Documentation advice: Make sure your pathologist identifies the location of each lesion aspirated. Vague documentation habits can contribute to coding errors involving these needle procedures, says Kelly Loya, CPC-I, CHC, CPhT, CRMA, associate partner at Pinnacle Enterprise Risk Consulting Services LLC in Charlotte, North Carolina.

NCCI guidance: Chapter 3, Section K.3, of the NCCI Policy Manual states, “The unit of service for fine needle aspiration biopsy, (CPT® codes +10004-+10012 and 10021) is the separately identifiable lesion. … A separate unit of service may be reported for a separate aspiration biopsy of a distinct separately identifiable lesion.”

In other words, correctly coding these cases means you need to focus on the number of lesions the pathologist aspirates from different sites. In the case example above, you would report 10021 for the FNA on the first lesion (right thyroid lobe) and one unit of add-on code +10004 for the second lesion on the right thyroid isthmus.

Case 2: Beware of ‘Passes’

Whether the pathologist receives an FNA aspiration from another practitioner or obtains the specimen by performing the extraction, the pathologist will evaluate the aspirate to ensure that the specimen is adequate for pathologic examination and diagnosis.
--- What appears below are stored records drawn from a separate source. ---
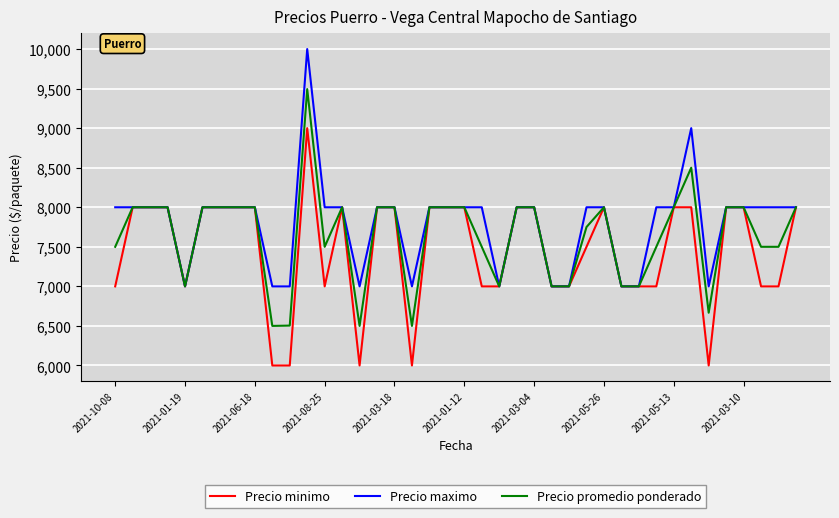

List the series in order of their peak value, lowest first.

Precio minimo, Precio promedio ponderado, Precio maximo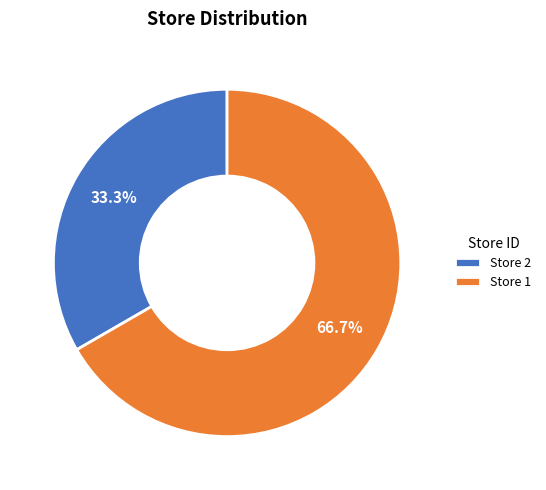

What is the largest slice in the pie chart?

Store 1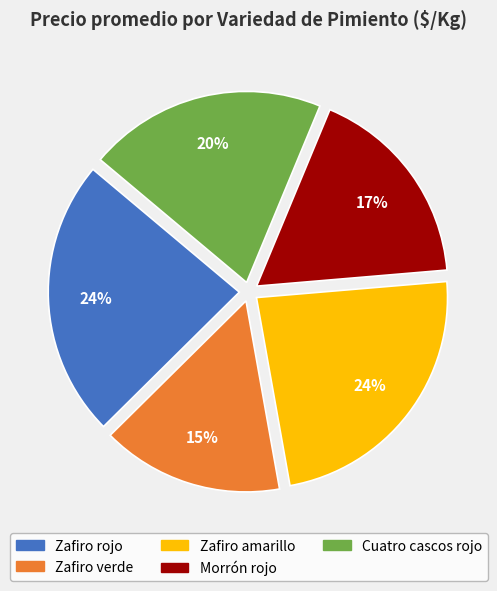

What is the smallest slice in the pie chart?

Zafiro verde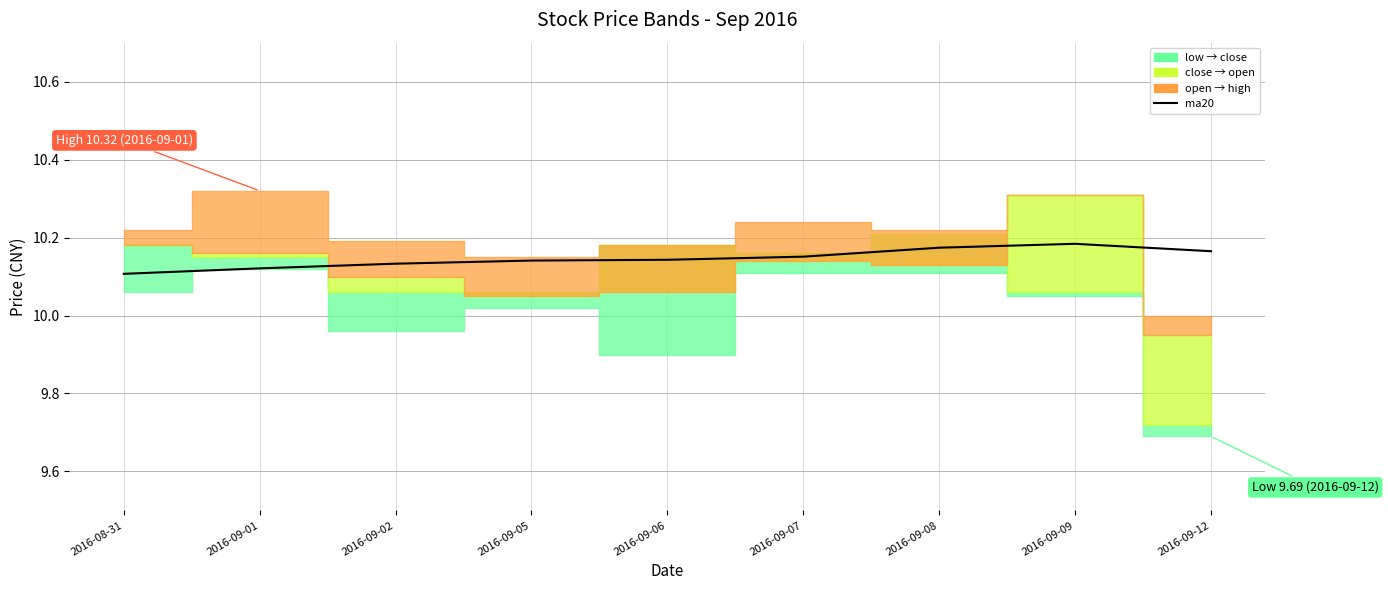

Is it true that the value at 2016-09-06 is 10.1?

True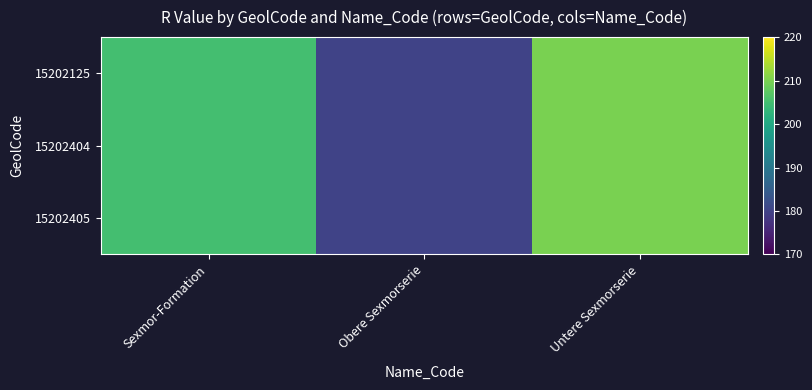

Count the number of categories in the chart.

3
In this case, the pathologist determines that another extraction is needed to achieve a diagnostic specimen.

Key: The intra-operative adequacy check takes place while the patient is still in surgery, and the findings dictate whether another FNA “pass” from the same lesion is needed.
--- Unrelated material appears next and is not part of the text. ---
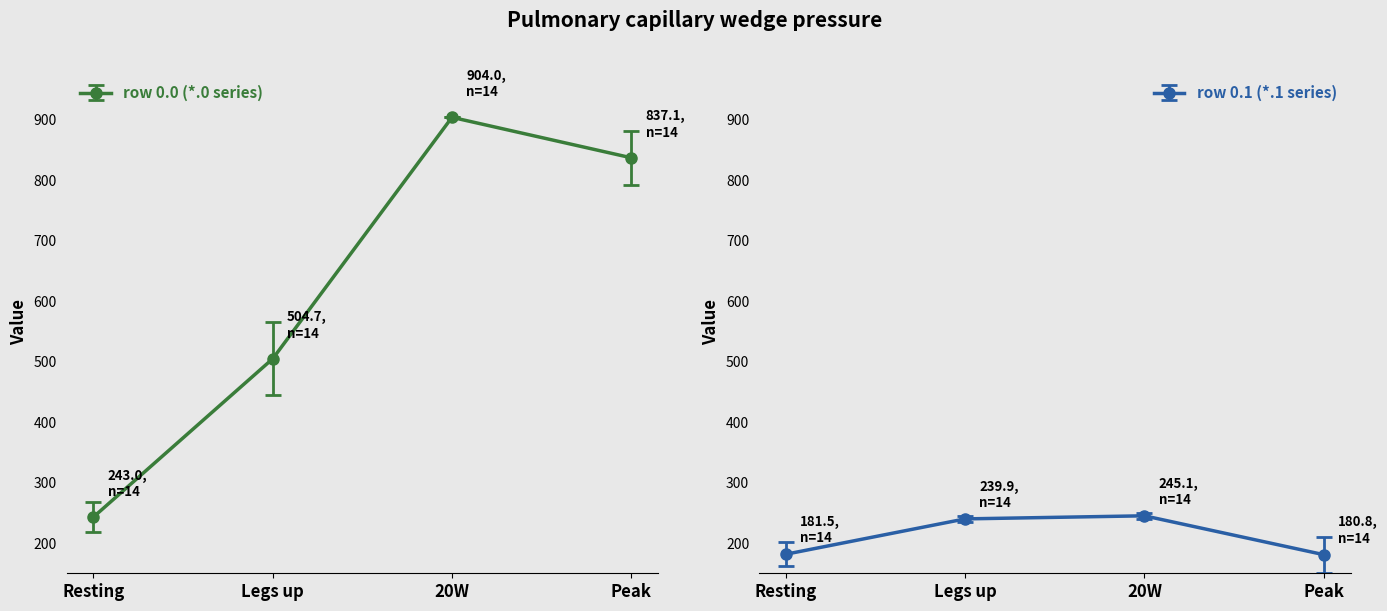

True or false: row 0.0 (*.0 series) has a value of 243.0 at Resting.

True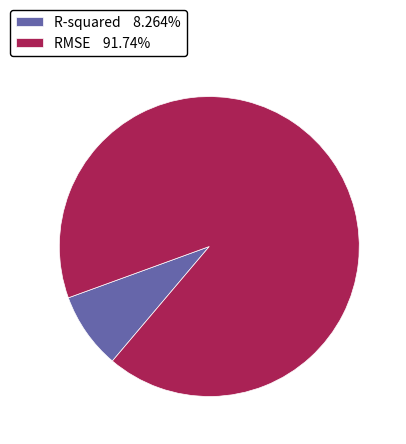

What is the ratio of the value at R-squared to the value at RMSE?

0.1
“But if another pass is needed from the same lesion, you should not bill an additional FNA extraction code such as 10021 or +10004,” says Terri Brame Joy, MBA, CPC, COC, CGSC, CPC-I, billing specialty subject matter expert at Kareo in Irvine, CA. Chapter 3 of the Manual concurs, stating “If a physician performs multiple ‘passes’ into the same lesion to obtain multiple specimens, only one unit of service may be reported.”
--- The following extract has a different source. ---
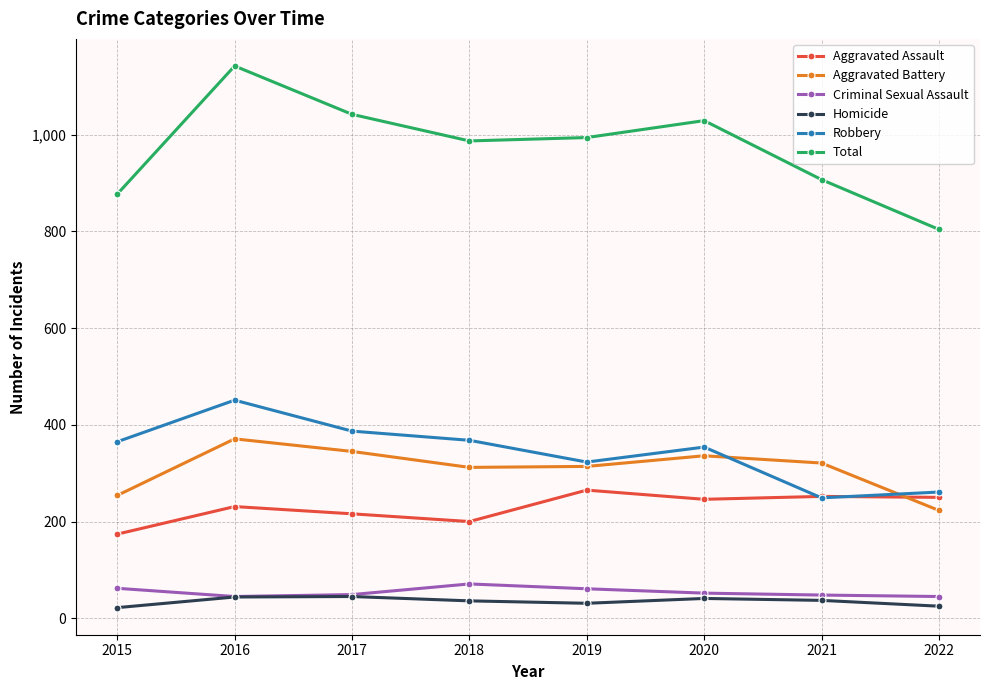

At which category is the sum across all series the highest?

2016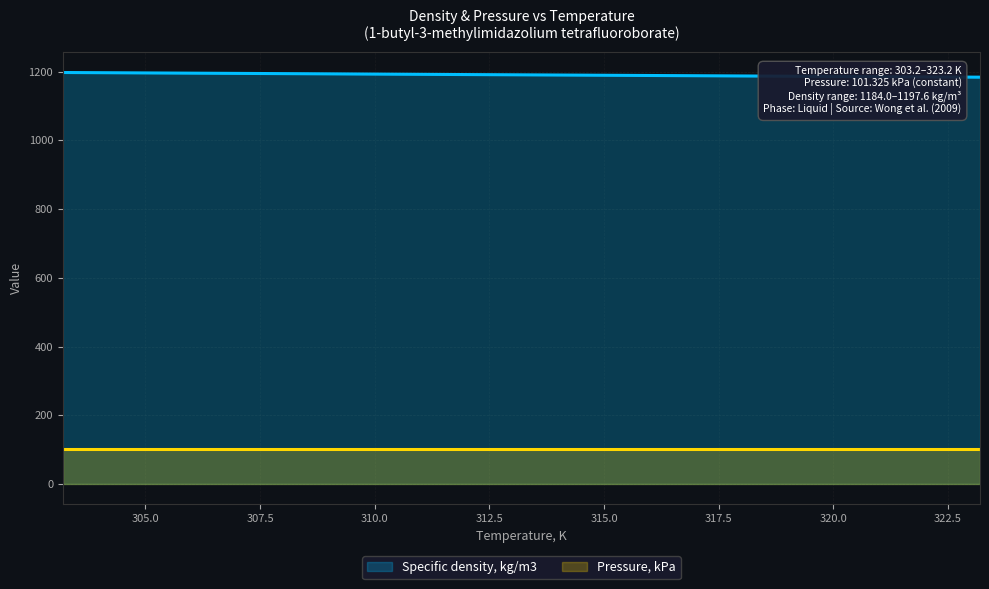

How many lines are shown in the chart?

2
The examination side: The pathologist performs the adequacy check and bills 88172 (Cytopathology, evaluation of fine needle aspirate; immediate cytohistologic study to determine adequacy for diagnosis, first evaluation episode, each site). If the specimen is inadequate, indicating the need for another FNA extraction from the same lesion, code +88177 (… each separate additional evaluation episode, same site (List separately in addition to code for primary procedure)) describes a second pathology evaluation for adequacy.

NCCI guidance: Chapter 10, Section M.7 of the NCCI Policy Manual states, “An evaluation episode consists of examination of a set of cytologic material to determine whether the material is adequate for diagnosis.” The set of cytologic material could be from one pass or several passes from the same lesion. The Manual goes on to state, “The evaluation episode is independent of the number of passes of the needle into a lesion and the number of slides examined. A second or additional evaluation episode (i.e., CPT® code +88177) cannot begin before an assessment is rendered by the pathologist to the operating physician, and the operating physician uses the assessment to determine whether additional needle passes should be performed.”

Compliance issue: Because this case involves two evaluation episodes, you could bill 88172 and +88177 for the pathologist’s work if another practitioner performed the FNA extraction. If the pathologist performs both the 10021 service and the 88172 service, however, convention holds that the pathologist should not bill +88177 for the second evaluation episode. This is a compliance issue and should not be done, to avoid the appearance of a financial conflict of interest.